Guardians argues this:  silvery minnows need certain flows in the Rio Grande, especially high flows in the spring, to survive and reproduce.  But flows in the river have been inadequate for the minnow in recent years, largely because water uses within Colorado take too much water out of the river, especially in dry years.  The letter alleges that Colorado water uses (for San Luis Valley irrigation) have taken as much as 98 percent of the natural flows of the Rio Grande at any given time, and the resulting low flows have taken silvery minnows.  And because the State of Colorado administers water rights under state law, the State is responsible for that take, violating the ESA.

This would be an unusual case, but not a unique one.  Most ESA cases involving harm to protected species are brought against federal agencies, under a different part of the law applicable only to them.  There have been some similar cases to this one, however, where courts have held that state or local governments caused take.  Notably, a federal court in Texas recently found that inadequate water management by the State of Texas took endangered whooping cranes by drying out their winter habitat.  (That decision has been stayed and is now on appeal; watch this space for further developments.)  These cases establish that state governments may violate section 9 if they allow private activities that result in take.

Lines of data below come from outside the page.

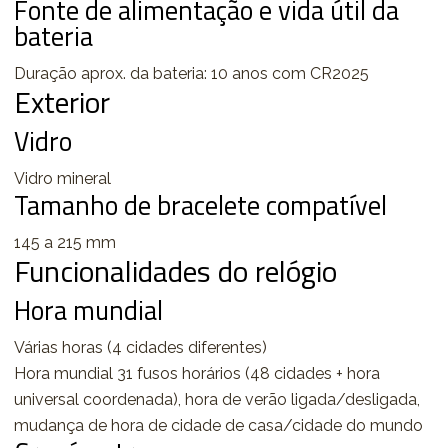
Fonte de alimentação e vida útil da
bateria
Duração aprox. da bateria: 10 anos com CR2025
Exterior
Vidro
Vidro mineral
Tamanho de bracelete compatível
145 a 215 mm
Funcionalidades do relógio
Hora mundial
Várias horas (4 cidades diferentes)
Hora mundial 31 fusos horários (48 cidades + hora
universal coordenada), hora de verão ligada/desligada,
mudança de hora de cidade de casa/cidade do mundo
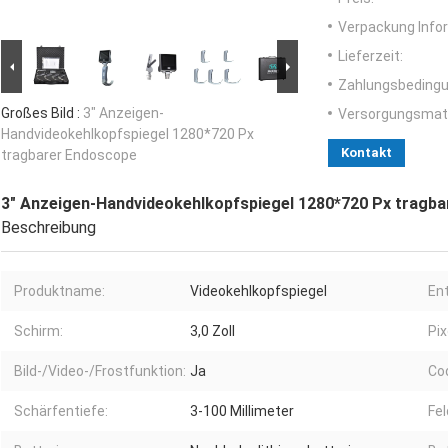
Verpackung Info
Lieferzeit:
Zahlungsbedingu
Großes Bild :
3" Anzeigen-
Versorgungsmater
Handvideokehlkopfspiegel 1280*720 Px
Kontakt
tragbarer Endoscope
3" Anzeigen-Handvideokehlkopfspiegel 1280*720 Px tragb
Beschreibung
Produktname:
Videokehlkopfspiegel
En
Schirm:
3,0 Zoll
Pix
Bild-/Video-/Frostfunktion:
Ja
Cod
Schärfentiefe:
3-100 Millimeter
Fel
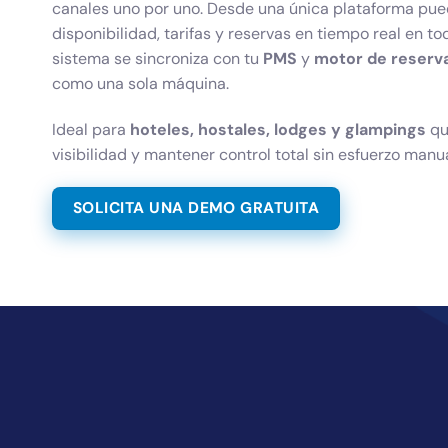
canales uno por uno. Desde una única plataforma pue
disponibilidad, tarifas y reservas en tiempo real en t
sistema se sincroniza con tu
PMS
y
motor de reserv
como una sola máquina.
Ideal para
hoteles, hostales, lodges y glampings
qu
visibilidad y mantener control total sin esfuerzo manua
SOLICITA UNA DEMO GRATUITA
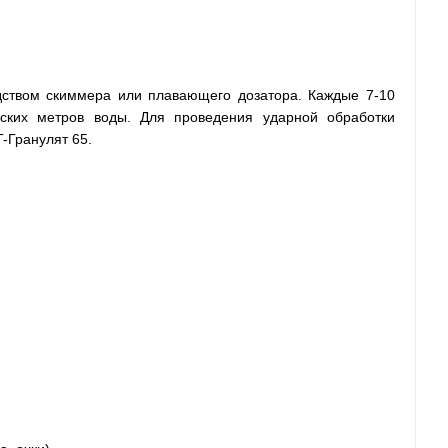
дством скиммера или плавающего дозатора. Каждые 7-10
ских метров воды. Для проведения ударной обработки
-Гранулят 65.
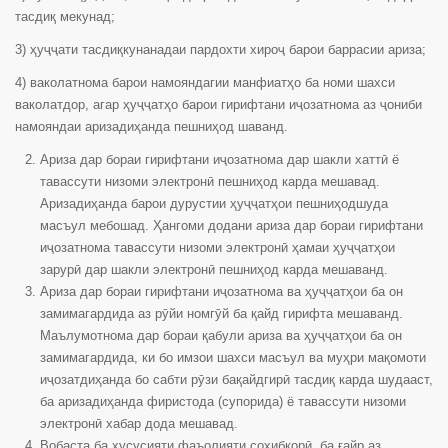
тасдиқ мекунад;
3) ҳуҷҷати тасдиқкунанадаи пардохти хироҷ барои баррасии ариза;
4) ваколатнома барои намояндагии манфиатҳо ба номи шахси
ваколатдор, агар ҳуҷҷатҳо барои гирифтани иҷозатнома аз ҷониби
намояндаи аризадиҳанда пешниҳод шаванд.
Ариза дар бораи гирифтани иҷозатнома дар шакли хаттӣ ё
тавассути низоми электронӣ пешниҳод карда мешавад.
Аризадиҳанда барои дурустии ҳуҷҷатҳои пешниҳодшуда
масъул мебошад. Ҳангоми додани ариза дар бораи гирифтани
иҷозатнома тавассути низоми электронӣ ҳамаи ҳуҷҷатҳои
зарурӣ дар шакли электронӣ пешниҳод карда мешаванд.
Ариза дар бораи гирифтани иҷозатнома ва ҳуҷҷатҳои ба он
замимагардида аз рӯйи номгӯй ба қайд гирифта мешаванд.
Маълумотнома дар бораи қабули ариза ва ҳуҷҷатҳои ба он
замимагардида, ки бо имзои шахси масъул ва муҳри мақомоти
иҷозатдиҳанда бо сабти рӯзи бақайдгирӣ тасдиқ карда шудааст,
ба аризадиҳанда фиристода (супорида) ё тавассути низоми
электронӣ хабар дода мешавад.
Вобаста ба хусусияти фаъолияти соҳибкорӣ, ба ғайр аз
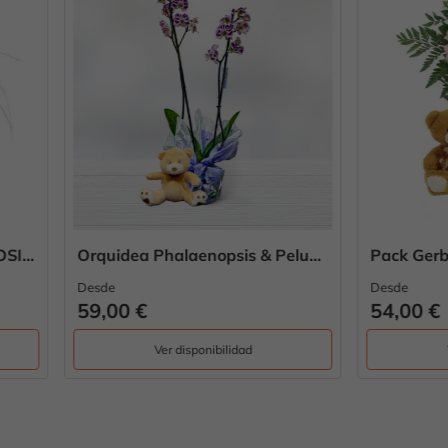
Orquidea Phalaenopsis & Peluche
Pack Gerberas & Peluche 
Desde
0 €
54,00 €
Ver disponibilidad
Ver disponibilidad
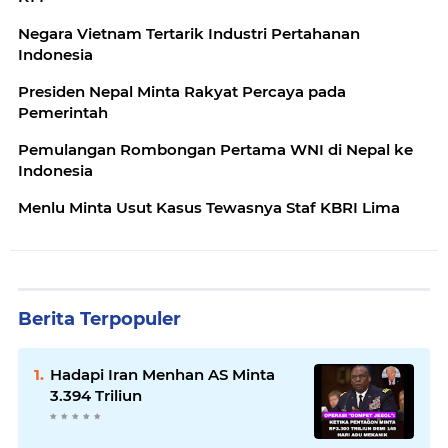
Negara Vietnam Tertarik Industri Pertahanan
Indonesia
Presiden Nepal Minta Rakyat Percaya pada
Pemerintah
Pemulangan Rombongan Pertama WNI di Nepal ke
Indonesia
Menlu Minta Usut Kasus Tewasnya Staf KBRI Lima
Berita Terpopuler
Hadapi Iran Menhan AS Minta
3.394 Triliun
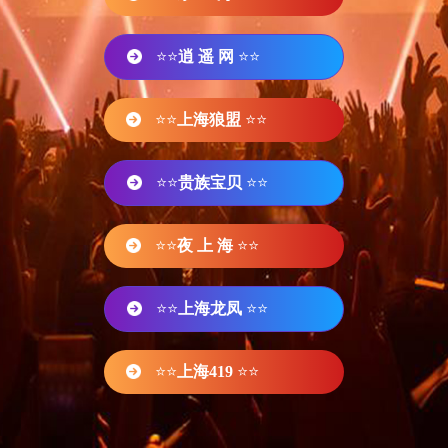
⭐⭐
逍 遥 网
⭐⭐
⭐⭐
上海狼盟
⭐⭐
⭐⭐
贵族宝贝
⭐⭐
⭐⭐
夜 上 海
⭐⭐
⭐⭐
上海龙凤
⭐⭐
⭐⭐
上海419
⭐⭐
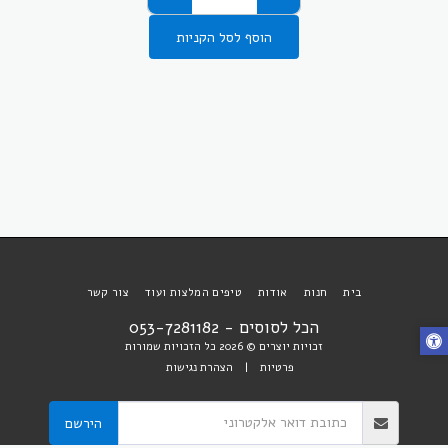
הוסף לסל הקניות
בית
חנות
אודות
טיפים המלצות ועוד
צור קשר
הכל לסוסים - 053-7281182
זכויות יוצרים © 2026 כל הזכויות שמורות
פרטיות
|
הצהרת נגישות
הירשם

That said, this case would not be a slam dunk–more like a contested 3-pointer.  Guardians would have to overcome serious factual and legal challenges to prevail against Colorado.   On the facts, they would have to show that water use activities within Colorado caused actual harm to actual minnows miles downstream in New Mexico.  As to the law, they would have to show that Colorado has enough power or control over those water uses to make the State (rather than the users themselves) responsible for any take they cause.   Guardians could expect a fierce battle on both points.

Colorado is likely to raise another argument:  that its water uses are fully legal under the Rio Grande Compact, a Congressionally-approved interstate agreement that allocates Rio Grande water among the States of Colorado, New Mexico, and Texas.  Such compacts impose obligations on states that are enforceable in the Supreme Court.  Compacts can limit water uses in an upstream state, even if those uses would be legal under the laws of that state.  But can the ESA limit water uses in the same way, even if those uses would be legal under a compact?  A case against Colorado may answer that question … or it may not.  If Guardians can’t show that Colorado violated the ESA, there is no conflict with the Rio Grande Compact, and no need to decide if one trumps the other.  Colorado’s uses under the Compact would be safe; the minnow might not be so fortunate.